Она прервалась и придвинулась ближе к моей щеке. Я повернулась к ней, и увидела в ее лазурных чистых глазах небо.

– Что потом?

– Если повезет – ничего, – тихо ответила она.

– А если не повезет?

– Этого я еще не знаю, – на выдохе и, как мне показалось, грустно сказала Элен.

– То есть тебе не повезло?

Неожиданно ее рука скользнула мне под футболку и принялась щекотать мой живот. Я визгнула и, перегнувшись пополам, захохотала. Элен тоже рассмеялась, а ее пальчики еще быстрей забегали по моим ребрам.

– Элен! – крикнула я. – Хватит – щекотно! Перестань!

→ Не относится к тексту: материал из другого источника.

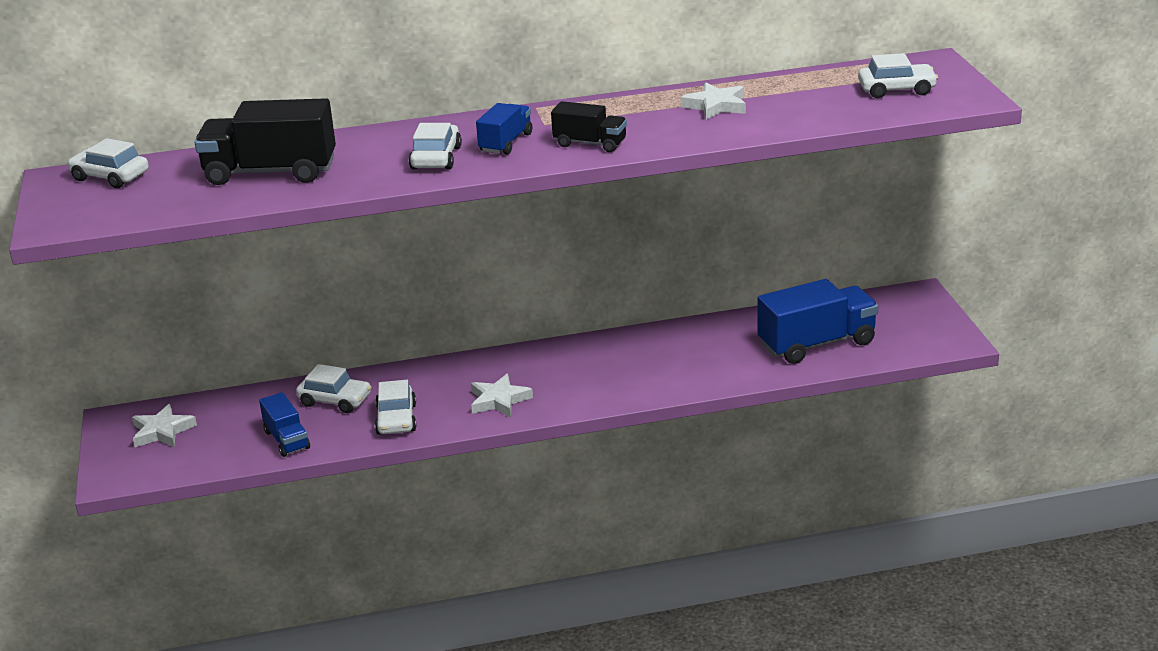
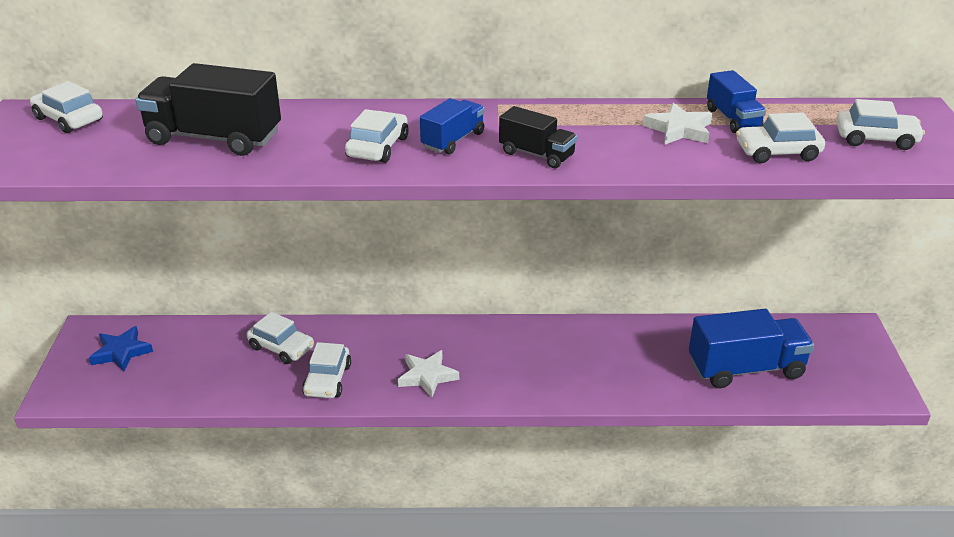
camera: 10 degrees right, 5 degrees up
(162, 431) = (121, 352): white star -> blue star
(287, 440) = (223, 383): blue truck -> blue truck (733, 119)
(810, 112) = (777, 152): none -> white car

Хохоча, она снова упала на подушку и увлекла меня лечь рядом. Спустя полминуты мы успокоились и стали пристально, не моргая, рассматривать потолок.

– Нет, мне повезло, – наконец сказала она. – У меня есть ты, а значит – повезло.

Я слушала ее и молчала.

– Знаешь, – продолжала она, – это даже к лучшему, что ты не заметила, как хорош собой этот мальчик, все равно он смотрел только на меня.

Да, именно так моя дорогая Элен проявляла сестринскую заботу. Она была уверена, что “маленькая Кэт” никогда не повзрослеет, а если это и случится, то из угловатой, вечно нечесаной, с грязными пятками то ли девчонки, то ли мальчишки выйдет заурядная плодоносная жена. Она знала, что в тонких сферах, где ей посчастливилось светить, как прекрасная и холодная звезда, она была одинока.

– И ты ему понравилась, Элен. Вот увидишь, завтра с утра он позовет тебя кататься, – сказала я ей и заметила, как мечтательная улыбка тронула ее губы.


Красное платье


На следующее утро я проснулась от удара в бок. Элен снился кошмар, и она металась во сне. Простыни под ней не было. Мятая, кучей она лежала вдоль стены, а одеяло и вовсе валялось на полу. Она ничком лежала на голом матрасе в какой-то неестественной вымученной позе – раскинутые в разные стороны ноги и заложенные под живот руки. Ее голова оставалась на подушке и была круто повернута влево. Угол подушки возле ее широко открытого рта был влажным от слюны. Я встала и, подняв с пола одеяло, аккуратно укрыла ее.